19. A method comprising:
providing at least a plurality of particulates that have been coated with a tackifying compound surfactant mixture comprising a tackifying compound having a tackiness and a surfactant, wherein the tackiness of the tackifying compound is at least temporarily reduced, to produce a plurality of coated particulates;
suspending the coated particulates in a fracturing fluid or a gravel pack fluid;
placing the fracturing fluid or the gravel pack fluid in a subterranean formation; and
performing a fracturing or a gravel packing operation.

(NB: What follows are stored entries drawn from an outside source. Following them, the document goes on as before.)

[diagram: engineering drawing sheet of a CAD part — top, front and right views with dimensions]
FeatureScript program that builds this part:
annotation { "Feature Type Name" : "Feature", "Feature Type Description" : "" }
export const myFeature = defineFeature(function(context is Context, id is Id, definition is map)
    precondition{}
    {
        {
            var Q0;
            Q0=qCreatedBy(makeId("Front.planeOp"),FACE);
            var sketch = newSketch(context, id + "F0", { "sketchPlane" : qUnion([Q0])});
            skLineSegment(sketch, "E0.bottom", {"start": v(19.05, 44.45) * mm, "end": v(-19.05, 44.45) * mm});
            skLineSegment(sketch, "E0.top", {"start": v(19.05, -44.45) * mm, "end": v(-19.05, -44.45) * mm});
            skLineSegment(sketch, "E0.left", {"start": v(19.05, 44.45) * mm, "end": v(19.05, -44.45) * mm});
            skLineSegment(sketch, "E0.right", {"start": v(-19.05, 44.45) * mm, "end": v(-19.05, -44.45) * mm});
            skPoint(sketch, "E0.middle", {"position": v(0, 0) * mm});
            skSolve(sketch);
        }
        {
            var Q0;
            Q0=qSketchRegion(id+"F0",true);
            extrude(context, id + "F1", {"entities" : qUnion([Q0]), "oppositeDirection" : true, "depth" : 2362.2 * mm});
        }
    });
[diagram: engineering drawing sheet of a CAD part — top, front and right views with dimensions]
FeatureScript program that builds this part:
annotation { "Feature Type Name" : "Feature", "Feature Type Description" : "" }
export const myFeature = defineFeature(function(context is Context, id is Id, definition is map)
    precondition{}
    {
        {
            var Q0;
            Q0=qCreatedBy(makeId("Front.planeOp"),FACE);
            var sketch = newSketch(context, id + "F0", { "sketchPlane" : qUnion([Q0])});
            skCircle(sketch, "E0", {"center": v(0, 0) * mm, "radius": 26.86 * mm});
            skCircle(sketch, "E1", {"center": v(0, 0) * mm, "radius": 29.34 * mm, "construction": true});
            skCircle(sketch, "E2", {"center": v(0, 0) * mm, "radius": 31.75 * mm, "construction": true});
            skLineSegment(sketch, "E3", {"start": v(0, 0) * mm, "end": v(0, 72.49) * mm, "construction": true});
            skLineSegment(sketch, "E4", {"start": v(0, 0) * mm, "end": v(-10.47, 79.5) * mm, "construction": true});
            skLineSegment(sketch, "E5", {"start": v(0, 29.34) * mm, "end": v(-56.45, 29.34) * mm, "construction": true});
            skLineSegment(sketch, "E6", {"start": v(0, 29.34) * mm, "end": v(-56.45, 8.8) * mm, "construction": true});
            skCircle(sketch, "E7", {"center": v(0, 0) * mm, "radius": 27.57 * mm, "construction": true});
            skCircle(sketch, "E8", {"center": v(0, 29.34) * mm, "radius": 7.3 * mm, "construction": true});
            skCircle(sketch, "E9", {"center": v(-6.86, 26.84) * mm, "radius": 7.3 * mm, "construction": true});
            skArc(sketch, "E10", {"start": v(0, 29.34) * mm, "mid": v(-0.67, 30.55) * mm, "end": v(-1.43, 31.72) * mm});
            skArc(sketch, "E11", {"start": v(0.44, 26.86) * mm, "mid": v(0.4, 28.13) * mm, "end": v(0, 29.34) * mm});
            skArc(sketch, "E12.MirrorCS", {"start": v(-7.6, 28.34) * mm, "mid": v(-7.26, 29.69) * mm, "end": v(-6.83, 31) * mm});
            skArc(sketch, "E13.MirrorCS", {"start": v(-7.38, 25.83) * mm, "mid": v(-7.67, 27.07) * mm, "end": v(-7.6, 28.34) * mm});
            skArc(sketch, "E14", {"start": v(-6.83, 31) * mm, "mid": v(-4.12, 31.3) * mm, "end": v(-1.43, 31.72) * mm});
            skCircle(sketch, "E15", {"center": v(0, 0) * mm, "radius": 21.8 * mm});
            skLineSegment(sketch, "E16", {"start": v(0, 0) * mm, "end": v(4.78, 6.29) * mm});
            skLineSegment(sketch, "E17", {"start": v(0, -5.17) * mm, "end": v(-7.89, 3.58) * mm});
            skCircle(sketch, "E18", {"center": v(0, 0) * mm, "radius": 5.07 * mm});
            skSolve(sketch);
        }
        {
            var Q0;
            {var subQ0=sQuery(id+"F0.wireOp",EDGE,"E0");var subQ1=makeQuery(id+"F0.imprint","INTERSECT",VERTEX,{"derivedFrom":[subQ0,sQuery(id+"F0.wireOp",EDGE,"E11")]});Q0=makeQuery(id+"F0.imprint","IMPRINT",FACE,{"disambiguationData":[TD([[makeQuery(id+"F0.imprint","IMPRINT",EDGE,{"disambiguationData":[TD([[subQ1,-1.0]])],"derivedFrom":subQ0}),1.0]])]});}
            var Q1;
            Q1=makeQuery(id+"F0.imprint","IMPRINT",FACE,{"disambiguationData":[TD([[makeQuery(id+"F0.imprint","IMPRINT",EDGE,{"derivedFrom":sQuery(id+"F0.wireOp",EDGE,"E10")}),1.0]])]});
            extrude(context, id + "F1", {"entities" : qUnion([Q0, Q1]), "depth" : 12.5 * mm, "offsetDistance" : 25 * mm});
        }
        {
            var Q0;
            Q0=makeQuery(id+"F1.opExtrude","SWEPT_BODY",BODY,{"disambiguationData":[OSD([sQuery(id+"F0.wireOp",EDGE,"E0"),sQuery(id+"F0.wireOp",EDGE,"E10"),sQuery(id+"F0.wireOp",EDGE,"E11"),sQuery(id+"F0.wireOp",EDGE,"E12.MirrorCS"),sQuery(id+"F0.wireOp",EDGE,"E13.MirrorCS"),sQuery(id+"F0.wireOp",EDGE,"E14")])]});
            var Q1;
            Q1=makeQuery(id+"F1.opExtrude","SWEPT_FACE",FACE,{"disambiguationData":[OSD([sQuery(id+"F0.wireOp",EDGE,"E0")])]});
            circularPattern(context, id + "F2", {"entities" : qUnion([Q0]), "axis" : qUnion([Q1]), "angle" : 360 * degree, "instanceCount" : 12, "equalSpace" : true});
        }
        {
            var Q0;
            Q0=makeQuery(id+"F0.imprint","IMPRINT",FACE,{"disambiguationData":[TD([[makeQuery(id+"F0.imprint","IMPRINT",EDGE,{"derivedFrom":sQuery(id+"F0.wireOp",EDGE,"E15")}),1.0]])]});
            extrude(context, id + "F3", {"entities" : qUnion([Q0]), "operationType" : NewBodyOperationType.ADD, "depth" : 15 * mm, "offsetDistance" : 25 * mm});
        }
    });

20. The method of claim 19 wherein:
the tackifying compound is selected from the group consisting of: a polyamide; a polyester; a polycarbonate; polycarbamate; a natural resin; shellac; a tackifying compound that comprises a multifunctional material that is selected from the following group: an aldehyde; a dialdehyde; glutaraldehyde; a hemiacetal releasing compound; an aldehyde releasing compound; a diacid halide; a dihalide; a dichloride; a dibromide; a polyacid anhydride; citric acid; an epoxide; a furfuraldehyde; a glutaraldehyde; an aldehyde condensate; a silyl-modified polyamide compound; and combinations thereof; and
the surfactant is selected from the group consisting of: an ethyoxylated lauryl alcohol; an ethoxylated nonylphenol; an ethoxylated nonylphenol phosphate ester; a cationic surfactant; a nonionic surfactant; an alkyl phosphonate surfactant; an alkylamidobetaine; cocoamidopropyl betaine; alpha-olefin sulfonate; trimethyltallowammonium chloride; C8 to C22 alkylethoxylate sulfate; trimethylcocoammonium chloride; an alcohol oxyalkylate; an alkyl phenol oxyalkylate; a nonionic ester; a sorbitan ester; an alkoxylate of a sorbitan ester; a castor oil alkoxylate; a fatty acid alkoxylate; a lauryl alcohol alkoxylate; a nonylphenol alkoxylate; an octylphenol alkoxylate; a tridecyl alcohol alkoxylate; mannide monooleate; sorbitan isostearate; sorbitan laurate; sorbitan monoisostearate; sorbitan monolaurate; sorbitan monooleate; sorbitan monopalmitate; sorbitan monostearate; sorbitan oleate; sorbitan palmitate; sorbitan sesquioleate; sorbitan stearate; sorbitan trioleate; sorbitan tristearate; sorbitan monooleate; and combinations thereof.